What this task involves: Rewrite the records from the start down to the line containing "region: Virginia", switching "latitude" to "lat" and leaving everything else unchanged.

---------- Records for this task ----------

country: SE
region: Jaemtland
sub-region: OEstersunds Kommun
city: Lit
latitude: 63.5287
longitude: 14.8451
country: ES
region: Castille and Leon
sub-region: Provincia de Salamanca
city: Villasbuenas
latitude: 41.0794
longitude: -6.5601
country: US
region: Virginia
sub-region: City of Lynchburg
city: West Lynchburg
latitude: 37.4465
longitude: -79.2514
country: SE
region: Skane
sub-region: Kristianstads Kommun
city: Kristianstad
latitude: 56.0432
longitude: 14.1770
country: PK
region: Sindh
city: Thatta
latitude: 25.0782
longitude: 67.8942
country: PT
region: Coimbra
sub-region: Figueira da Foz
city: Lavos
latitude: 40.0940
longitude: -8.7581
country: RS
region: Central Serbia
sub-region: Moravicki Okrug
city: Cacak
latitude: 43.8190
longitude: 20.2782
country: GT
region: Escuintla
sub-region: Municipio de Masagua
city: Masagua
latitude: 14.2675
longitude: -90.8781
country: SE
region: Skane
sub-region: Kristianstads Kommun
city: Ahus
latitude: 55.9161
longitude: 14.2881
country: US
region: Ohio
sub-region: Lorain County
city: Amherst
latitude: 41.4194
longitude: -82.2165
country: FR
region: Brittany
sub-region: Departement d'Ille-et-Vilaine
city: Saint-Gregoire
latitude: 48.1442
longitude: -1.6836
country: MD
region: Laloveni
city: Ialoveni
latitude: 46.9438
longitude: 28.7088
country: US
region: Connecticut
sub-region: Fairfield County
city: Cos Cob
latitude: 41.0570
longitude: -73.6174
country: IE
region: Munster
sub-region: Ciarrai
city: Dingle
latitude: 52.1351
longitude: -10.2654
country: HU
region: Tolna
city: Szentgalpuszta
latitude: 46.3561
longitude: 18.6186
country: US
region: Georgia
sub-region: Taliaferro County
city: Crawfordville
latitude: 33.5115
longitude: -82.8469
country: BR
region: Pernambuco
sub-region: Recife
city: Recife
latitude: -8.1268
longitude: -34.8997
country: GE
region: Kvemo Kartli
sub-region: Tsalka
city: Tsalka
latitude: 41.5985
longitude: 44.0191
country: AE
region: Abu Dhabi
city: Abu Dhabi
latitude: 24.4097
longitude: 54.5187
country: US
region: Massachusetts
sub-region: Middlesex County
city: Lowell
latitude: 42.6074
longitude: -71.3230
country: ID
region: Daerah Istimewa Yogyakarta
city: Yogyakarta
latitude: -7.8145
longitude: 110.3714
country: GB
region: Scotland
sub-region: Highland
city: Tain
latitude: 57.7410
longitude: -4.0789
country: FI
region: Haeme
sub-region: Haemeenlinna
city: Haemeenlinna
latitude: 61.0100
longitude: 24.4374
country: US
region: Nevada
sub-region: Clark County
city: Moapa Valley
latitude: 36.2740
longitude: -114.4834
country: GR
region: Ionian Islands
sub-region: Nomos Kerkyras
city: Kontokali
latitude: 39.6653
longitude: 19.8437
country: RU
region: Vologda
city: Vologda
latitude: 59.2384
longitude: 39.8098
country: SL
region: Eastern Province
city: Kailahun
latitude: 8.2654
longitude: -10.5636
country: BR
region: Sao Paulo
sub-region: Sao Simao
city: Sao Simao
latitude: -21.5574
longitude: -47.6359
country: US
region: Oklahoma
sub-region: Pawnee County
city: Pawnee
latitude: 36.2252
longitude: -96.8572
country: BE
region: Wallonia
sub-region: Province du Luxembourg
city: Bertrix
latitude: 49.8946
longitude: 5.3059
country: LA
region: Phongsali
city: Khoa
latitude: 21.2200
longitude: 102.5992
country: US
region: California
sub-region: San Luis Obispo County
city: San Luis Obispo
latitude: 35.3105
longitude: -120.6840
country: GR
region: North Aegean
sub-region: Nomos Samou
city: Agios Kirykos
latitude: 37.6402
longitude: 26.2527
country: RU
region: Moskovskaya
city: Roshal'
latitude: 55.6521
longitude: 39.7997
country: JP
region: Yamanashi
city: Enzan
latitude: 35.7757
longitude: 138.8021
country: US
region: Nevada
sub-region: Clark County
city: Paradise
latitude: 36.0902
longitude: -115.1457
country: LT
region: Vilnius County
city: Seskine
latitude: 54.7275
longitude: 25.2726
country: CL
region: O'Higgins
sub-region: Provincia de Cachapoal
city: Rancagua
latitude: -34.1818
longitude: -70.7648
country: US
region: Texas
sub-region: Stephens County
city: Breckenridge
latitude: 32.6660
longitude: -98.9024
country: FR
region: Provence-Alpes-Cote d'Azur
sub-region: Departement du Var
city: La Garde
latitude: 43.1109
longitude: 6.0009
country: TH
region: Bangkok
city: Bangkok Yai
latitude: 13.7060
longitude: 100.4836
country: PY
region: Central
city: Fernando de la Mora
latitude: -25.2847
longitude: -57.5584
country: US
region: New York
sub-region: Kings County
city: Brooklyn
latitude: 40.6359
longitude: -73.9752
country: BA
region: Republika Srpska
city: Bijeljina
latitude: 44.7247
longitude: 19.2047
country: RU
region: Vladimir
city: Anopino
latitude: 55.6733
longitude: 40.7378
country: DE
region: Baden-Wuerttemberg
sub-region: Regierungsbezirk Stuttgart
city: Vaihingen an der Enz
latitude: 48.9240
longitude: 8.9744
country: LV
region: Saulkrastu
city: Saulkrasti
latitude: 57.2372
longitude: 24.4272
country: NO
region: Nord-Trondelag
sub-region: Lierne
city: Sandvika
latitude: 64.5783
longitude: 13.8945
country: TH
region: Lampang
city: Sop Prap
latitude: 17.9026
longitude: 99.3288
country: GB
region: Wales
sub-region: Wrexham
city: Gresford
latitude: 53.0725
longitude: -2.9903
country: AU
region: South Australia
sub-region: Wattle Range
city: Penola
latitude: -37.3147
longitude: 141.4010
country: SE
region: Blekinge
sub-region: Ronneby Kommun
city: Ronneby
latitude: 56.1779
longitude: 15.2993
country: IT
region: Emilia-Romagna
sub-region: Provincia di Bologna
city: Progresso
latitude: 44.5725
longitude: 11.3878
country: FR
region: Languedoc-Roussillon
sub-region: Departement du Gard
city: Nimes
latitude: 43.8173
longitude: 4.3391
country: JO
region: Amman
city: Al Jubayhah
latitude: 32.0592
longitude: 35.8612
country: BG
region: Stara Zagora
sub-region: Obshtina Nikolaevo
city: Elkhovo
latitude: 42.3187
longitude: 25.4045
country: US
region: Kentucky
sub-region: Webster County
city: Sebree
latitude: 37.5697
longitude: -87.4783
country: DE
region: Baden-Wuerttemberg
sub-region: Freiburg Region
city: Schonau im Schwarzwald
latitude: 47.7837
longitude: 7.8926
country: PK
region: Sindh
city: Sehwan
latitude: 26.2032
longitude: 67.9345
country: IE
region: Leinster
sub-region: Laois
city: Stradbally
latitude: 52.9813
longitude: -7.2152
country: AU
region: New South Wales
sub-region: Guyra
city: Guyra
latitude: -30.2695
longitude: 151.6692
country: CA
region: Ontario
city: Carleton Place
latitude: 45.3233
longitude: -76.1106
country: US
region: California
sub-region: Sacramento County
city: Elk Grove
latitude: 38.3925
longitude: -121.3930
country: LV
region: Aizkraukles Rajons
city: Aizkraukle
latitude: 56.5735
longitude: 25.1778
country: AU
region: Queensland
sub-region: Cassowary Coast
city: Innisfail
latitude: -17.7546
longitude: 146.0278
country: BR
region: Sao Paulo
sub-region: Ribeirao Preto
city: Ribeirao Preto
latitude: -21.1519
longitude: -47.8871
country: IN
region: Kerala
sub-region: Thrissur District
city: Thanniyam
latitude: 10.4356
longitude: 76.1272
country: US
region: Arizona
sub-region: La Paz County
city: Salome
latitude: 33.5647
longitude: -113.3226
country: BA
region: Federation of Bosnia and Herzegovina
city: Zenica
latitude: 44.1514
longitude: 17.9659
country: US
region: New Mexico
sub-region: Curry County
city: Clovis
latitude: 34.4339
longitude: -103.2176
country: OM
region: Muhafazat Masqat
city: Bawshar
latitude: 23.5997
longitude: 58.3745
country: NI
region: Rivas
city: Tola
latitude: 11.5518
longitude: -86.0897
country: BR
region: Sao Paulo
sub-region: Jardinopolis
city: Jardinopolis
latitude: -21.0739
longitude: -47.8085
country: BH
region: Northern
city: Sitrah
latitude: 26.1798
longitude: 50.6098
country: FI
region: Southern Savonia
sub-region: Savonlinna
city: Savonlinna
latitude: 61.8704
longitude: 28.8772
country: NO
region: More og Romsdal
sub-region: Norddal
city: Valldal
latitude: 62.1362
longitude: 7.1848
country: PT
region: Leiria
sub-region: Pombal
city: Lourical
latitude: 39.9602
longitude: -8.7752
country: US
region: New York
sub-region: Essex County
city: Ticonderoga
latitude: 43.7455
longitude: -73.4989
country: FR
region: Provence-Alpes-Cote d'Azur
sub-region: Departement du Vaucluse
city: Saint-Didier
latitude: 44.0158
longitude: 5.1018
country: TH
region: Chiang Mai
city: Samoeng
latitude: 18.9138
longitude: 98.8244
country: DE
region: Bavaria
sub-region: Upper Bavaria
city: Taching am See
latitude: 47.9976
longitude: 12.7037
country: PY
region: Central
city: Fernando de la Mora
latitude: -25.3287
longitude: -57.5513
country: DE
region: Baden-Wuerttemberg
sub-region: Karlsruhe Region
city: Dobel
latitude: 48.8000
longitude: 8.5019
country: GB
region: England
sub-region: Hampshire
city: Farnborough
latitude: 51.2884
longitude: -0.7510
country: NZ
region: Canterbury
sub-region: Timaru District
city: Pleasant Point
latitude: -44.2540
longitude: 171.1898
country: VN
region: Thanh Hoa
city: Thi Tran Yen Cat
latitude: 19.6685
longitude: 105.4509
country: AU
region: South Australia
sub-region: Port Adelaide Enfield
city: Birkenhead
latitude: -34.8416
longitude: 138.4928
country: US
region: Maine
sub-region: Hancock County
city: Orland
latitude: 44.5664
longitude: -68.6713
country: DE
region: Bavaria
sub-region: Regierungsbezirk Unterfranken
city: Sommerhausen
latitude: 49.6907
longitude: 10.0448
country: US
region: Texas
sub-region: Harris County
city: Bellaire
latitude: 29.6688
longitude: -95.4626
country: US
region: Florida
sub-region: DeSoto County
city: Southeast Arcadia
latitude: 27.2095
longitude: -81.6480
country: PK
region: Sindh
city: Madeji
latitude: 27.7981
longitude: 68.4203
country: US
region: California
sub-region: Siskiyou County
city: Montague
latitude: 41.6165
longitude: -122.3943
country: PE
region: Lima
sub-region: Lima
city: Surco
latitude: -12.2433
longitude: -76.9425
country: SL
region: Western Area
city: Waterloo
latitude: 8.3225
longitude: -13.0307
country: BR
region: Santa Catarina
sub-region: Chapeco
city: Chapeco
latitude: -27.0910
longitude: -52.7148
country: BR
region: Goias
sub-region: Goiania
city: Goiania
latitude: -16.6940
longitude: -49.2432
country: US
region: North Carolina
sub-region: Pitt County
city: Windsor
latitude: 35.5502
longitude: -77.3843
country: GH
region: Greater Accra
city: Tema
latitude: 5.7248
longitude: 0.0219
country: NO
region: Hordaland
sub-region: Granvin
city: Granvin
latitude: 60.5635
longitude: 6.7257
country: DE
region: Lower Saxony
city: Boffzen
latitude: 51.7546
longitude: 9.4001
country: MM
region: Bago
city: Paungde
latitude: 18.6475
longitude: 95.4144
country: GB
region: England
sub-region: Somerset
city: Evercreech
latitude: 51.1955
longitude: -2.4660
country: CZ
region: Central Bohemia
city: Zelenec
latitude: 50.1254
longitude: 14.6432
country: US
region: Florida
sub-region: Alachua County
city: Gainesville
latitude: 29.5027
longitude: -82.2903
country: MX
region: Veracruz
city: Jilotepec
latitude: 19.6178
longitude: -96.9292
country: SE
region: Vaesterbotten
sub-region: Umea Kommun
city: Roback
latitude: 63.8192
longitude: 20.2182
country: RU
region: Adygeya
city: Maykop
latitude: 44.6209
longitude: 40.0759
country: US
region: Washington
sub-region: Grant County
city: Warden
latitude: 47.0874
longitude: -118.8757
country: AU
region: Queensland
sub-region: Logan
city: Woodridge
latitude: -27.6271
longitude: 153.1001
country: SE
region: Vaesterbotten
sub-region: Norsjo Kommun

----------

The reply:
country: SE
region: Jaemtland
sub-region: OEstersunds Kommun
city: Lit
lat: 63.5287
longitude: 14.8451
country: ES
region: Castille and Leon
sub-region: Provincia de Salamanca
city: Villasbuenas
lat: 41.0794
longitude: -6.5601
country: US
region: Virginia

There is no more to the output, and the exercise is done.